Unlike methods that require specific shape templates for points in the cardiac cycle, using image cues and gradients, the proposed method is able to segment the myocardium (and the LV) over all cardiac phases. This makes the algorithm suitable for region of interest analysis of displacement fields in the myocardium. Our method uses the tag grids to modify the cost function and has minimal computational cost since the tag extraction is done in most algorithms to calculate displacement fields and strain rates [5]. We validated our method qualitatively on the cardiac phantom which mimics the cardiac cycle (Fig. 7). The inner and outer walls are localized accurately which is evident on visual inspection. Our method as presented, would be an excellent pre-processing tool for cardiac deformation analysis algorithms. Since methods like HARP contain grid extraction as a necessary step, the computational demand is also lower. The validation done here ascertains that the myocardium is isolated from the background tissue effectively. For applications that involve estimating LVEF, systolic and diastolic volumes, a thorough validation in the form of dice scores or Hausdorff distance against expert drawn contours would be required.

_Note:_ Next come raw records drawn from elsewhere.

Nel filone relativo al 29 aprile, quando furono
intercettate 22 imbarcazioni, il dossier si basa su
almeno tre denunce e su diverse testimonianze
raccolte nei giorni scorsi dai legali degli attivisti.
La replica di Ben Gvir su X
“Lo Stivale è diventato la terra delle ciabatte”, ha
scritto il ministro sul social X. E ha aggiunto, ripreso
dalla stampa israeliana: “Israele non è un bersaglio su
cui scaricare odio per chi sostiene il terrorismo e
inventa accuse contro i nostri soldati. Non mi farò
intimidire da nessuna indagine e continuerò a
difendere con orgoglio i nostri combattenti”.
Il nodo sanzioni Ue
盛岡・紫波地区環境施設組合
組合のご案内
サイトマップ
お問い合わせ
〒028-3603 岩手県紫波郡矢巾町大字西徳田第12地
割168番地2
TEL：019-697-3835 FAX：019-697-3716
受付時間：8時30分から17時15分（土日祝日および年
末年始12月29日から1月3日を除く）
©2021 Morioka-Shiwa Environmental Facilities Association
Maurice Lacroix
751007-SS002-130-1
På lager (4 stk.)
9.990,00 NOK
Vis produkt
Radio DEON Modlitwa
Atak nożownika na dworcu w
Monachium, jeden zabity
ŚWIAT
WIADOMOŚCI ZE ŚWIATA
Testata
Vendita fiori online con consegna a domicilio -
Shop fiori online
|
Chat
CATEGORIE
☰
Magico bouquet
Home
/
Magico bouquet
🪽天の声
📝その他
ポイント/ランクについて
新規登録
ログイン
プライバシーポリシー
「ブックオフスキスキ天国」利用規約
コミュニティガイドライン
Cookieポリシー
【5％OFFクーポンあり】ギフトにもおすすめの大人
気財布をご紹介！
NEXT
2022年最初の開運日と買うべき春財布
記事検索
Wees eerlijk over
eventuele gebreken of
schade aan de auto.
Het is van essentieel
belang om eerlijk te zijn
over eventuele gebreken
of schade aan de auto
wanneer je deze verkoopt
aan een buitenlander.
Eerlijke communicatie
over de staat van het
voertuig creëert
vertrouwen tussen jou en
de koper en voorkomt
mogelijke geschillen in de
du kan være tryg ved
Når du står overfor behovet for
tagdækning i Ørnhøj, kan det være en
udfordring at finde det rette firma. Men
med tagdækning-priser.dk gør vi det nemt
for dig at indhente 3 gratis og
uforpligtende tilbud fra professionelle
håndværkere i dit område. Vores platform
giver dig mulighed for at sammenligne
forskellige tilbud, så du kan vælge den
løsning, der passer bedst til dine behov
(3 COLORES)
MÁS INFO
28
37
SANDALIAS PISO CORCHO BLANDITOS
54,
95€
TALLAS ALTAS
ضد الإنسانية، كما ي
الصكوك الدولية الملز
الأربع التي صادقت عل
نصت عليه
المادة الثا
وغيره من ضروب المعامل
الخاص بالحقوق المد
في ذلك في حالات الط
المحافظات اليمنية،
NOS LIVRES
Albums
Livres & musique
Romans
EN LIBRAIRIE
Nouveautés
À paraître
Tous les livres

Table 1. Hyper-parameters used

Fig. 7.

Validation on cardiac phantom

6 Conclusion

In this paper, we have presented a method to extract the contours of the myocardium in tagged MR cardiac volumes. Contour initialization is done using SPCP and propagated by minimizing(using DP) a cost function based on inherent image properties. It is able to successfully segment tagged MR images which pose serious challenges to traditional methods due to the presence of tags. The method is particularly suitable as a pre-processing step for cardiac deformation analysis & strain rate imaging.